About this task: Every entry needs to be written out again exactly.

Dataset records:
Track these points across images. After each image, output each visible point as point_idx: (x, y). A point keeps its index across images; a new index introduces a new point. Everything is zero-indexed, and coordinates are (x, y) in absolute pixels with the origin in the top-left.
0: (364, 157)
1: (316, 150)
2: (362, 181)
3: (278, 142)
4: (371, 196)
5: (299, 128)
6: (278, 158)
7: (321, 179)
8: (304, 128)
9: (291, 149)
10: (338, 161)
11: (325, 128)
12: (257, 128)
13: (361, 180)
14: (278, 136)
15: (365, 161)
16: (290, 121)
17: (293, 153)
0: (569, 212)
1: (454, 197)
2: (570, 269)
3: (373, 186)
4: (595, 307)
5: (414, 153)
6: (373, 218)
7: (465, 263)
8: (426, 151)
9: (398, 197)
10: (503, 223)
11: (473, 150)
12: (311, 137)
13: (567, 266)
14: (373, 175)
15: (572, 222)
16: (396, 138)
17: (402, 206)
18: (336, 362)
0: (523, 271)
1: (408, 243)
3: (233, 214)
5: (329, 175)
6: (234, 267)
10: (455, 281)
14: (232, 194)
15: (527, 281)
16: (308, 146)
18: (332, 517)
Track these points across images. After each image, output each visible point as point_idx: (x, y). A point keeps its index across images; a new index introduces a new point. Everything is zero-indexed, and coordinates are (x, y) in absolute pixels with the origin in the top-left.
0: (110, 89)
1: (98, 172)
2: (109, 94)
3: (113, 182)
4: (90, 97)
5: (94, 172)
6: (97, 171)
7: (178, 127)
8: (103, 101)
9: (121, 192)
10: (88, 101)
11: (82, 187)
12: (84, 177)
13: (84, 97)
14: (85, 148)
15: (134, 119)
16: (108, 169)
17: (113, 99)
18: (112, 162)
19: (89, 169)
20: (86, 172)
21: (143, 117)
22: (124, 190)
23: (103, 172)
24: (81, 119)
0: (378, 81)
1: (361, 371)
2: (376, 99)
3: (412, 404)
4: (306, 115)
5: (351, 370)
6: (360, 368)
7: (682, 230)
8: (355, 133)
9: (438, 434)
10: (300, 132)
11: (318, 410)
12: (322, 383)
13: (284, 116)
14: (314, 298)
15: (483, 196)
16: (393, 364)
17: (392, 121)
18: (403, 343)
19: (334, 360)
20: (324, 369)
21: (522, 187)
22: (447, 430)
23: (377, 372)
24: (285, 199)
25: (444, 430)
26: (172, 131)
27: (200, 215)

Response below:
Track these points across images. After each image, output each visible point as point_idx: (x, y). A point keeps its index across images; a new index introduces a new point. Everything is zero-indexed, and coordinates are (x, y) in absolute pixels with the origin in the top-left.
0: (364, 157)
1: (316, 150)
2: (362, 181)
3: (278, 142)
4: (371, 196)
5: (299, 128)
6: (278, 158)
7: (321, 179)
8: (304, 128)
9: (291, 149)
10: (338, 161)
11: (325, 128)
12: (257, 128)
13: (361, 180)
14: (278, 136)
15: (365, 161)
16: (290, 121)
17: (293, 153)
0: (569, 212)
1: (454, 197)
2: (570, 269)
3: (373, 186)
4: (595, 307)
5: (414, 153)
6: (373, 218)
7: (465, 263)
8: (426, 151)
9: (398, 197)
10: (503, 223)
11: (473, 150)
12: (311, 137)
13: (567, 266)
14: (373, 175)
15: (572, 222)
16: (396, 138)
17: (402, 206)
18: (336, 362)
0: (523, 271)
1: (408, 243)
3: (233, 214)
5: (329, 175)
6: (234, 267)
10: (455, 281)
14: (232, 194)
15: (527, 281)
16: (308, 146)
18: (332, 517)
Track these points across images. After each image, output each visible point as point_idx: (x, y). A point keeps its index across images; a new index introduces a new point. Everything is zero-indexed, and coordinates are (x, y) in absolute pixels with the origin in the top-left.
0: (110, 89)
1: (98, 172)
2: (109, 94)
3: (113, 182)
4: (90, 97)
5: (94, 172)
6: (97, 171)
7: (178, 127)
8: (103, 101)
9: (121, 192)
10: (88, 101)
11: (82, 187)
12: (84, 177)
13: (84, 97)
14: (85, 148)
15: (134, 119)
16: (108, 169)
17: (113, 99)
18: (112, 162)
19: (89, 169)
20: (86, 172)
21: (143, 117)
22: (124, 190)
23: (103, 172)
24: (81, 119)
0: (378, 81)
1: (361, 371)
2: (376, 99)
3: (412, 404)
4: (306, 115)
5: (351, 370)
6: (360, 368)
7: (682, 230)
8: (355, 133)
9: (438, 434)
10: (300, 132)
11: (318, 410)
12: (322, 383)
13: (284, 116)
14: (314, 298)
15: (483, 196)
16: (393, 364)
17: (392, 121)
18: (403, 343)
19: (334, 360)
20: (324, 369)
21: (522, 187)
22: (447, 430)
23: (377, 372)
24: (285, 199)
25: (444, 430)
26: (172, 131)
27: (200, 215)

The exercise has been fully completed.